▸ **Request**
Please quote the lines in these items exactly, starting with the line containing "Vstupenka na Glacier" and continuing through the line containing "Vstupenka Mont Soleil z Saint-Imier".

%%

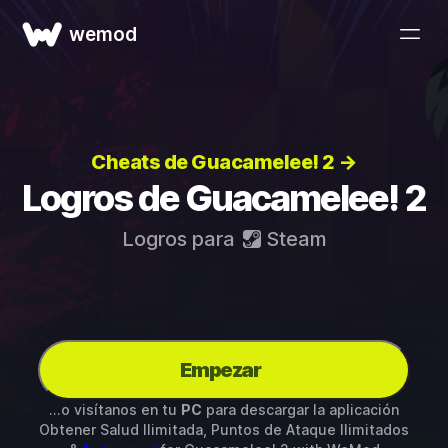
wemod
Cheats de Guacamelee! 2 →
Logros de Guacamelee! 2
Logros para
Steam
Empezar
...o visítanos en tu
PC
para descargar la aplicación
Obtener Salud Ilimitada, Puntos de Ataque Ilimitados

%%
%%

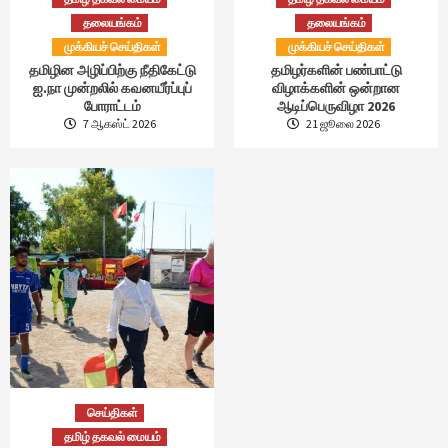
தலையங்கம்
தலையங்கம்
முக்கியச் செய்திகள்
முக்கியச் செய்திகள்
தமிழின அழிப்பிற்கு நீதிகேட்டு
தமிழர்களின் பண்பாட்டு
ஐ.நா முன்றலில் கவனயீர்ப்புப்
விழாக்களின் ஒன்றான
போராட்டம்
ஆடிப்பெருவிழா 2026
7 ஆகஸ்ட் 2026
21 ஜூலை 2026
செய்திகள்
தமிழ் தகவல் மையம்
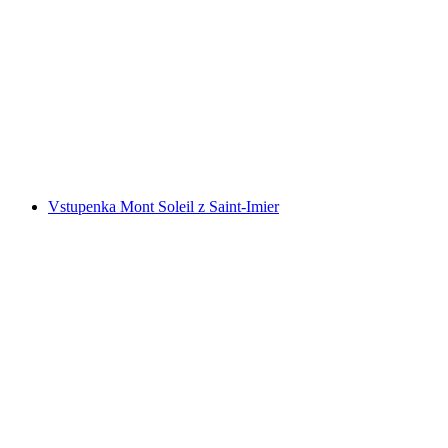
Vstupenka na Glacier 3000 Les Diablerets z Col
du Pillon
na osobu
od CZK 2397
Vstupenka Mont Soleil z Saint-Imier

%%
%%

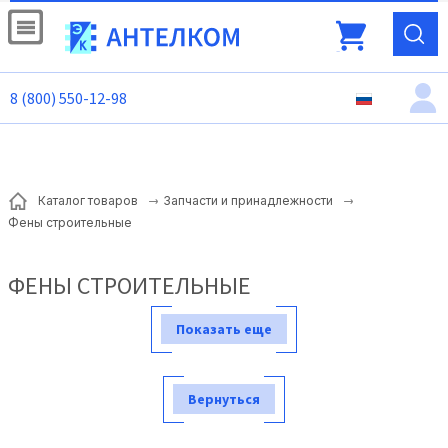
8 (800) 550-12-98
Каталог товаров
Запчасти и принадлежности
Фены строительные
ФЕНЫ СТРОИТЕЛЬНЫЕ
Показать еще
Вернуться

%%

▸ **Exercise solution**
Vstupenka na Glacier 3000 Les Diablerets z Col
du Pillon
na osobu
od CZK 2397
Vstupenka Mont Soleil z Saint-Imier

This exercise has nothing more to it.